| Extract provided |
And then there's the GDP convention.  What it means is that the most crazily wasteful government spending always looks like it adds to economic growth.  The Pentagon buys a $1000 toilet seat?  It adds $1000 to GDP!  Bridges to nowhere?  They add their full cost of construction to measured GDP!  A $4 billion structure as the entrance to a subway station?  It adds $4 billion to GDP!  No wonder politicians are always proposing more "infrastructure spending"!  And even worse, this convention always provides the rationale to oppose cutting any and all government spending, even the most completely wasteful.  GDP will go down!  Not real GDP, of course, but GDP as measured by the duplicitous government bureaucrats.

| Exercise instructions |
**a.** In the passage on the GDP convention, how much does a $4 billion structure built as the entrance to a subway station add to GDP?
**b.** Write the next few sentences of the passage on the GDP convention, picking up after its final sentence.
The material after this point has no connection to the passage on the GDP convention.

Records held in a dataset:
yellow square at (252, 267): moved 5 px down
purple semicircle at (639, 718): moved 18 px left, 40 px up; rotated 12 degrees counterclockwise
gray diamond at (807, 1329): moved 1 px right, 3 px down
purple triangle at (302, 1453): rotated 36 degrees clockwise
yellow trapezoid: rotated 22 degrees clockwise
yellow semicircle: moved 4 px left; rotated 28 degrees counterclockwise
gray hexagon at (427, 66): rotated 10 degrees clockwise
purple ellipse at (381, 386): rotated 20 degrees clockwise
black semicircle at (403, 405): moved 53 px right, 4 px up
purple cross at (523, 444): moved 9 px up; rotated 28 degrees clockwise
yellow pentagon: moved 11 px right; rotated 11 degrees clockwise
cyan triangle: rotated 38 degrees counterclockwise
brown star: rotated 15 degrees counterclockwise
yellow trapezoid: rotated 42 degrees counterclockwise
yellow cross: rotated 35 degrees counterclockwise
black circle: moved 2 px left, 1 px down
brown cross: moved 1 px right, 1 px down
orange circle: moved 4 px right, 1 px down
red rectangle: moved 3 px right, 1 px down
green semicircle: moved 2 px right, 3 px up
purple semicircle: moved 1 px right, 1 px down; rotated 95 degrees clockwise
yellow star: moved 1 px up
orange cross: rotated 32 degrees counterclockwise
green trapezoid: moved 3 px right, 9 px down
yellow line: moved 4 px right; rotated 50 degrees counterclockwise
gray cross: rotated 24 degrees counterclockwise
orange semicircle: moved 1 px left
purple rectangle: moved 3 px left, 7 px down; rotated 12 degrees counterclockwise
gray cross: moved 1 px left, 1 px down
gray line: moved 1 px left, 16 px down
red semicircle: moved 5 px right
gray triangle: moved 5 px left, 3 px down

| Expected responses |
**a.** It adds $4 billion to GDP.

**b.**
It doesn't take much deep thinking to figure out why government functionaries like these conventions.  If you want to advocate for more money for anti-poverty programs, you need a high rate of measured poverty to play on the heartstrings of the gullible public.  If you want more government spending and government growth generally, it is enormously useful that increases in government spending count as "economic growth" in all circumstances, and that spending cuts count as "economic shrinkage" in all circumstances, without anyone ever even looking or applying any critical thinking to see if the government is wasting the money.  With several trillion dollars of fake counting now occurring every year under these conventions, this game has gone well past the ridiculous and deep into the preposterous.  Drain the swamp!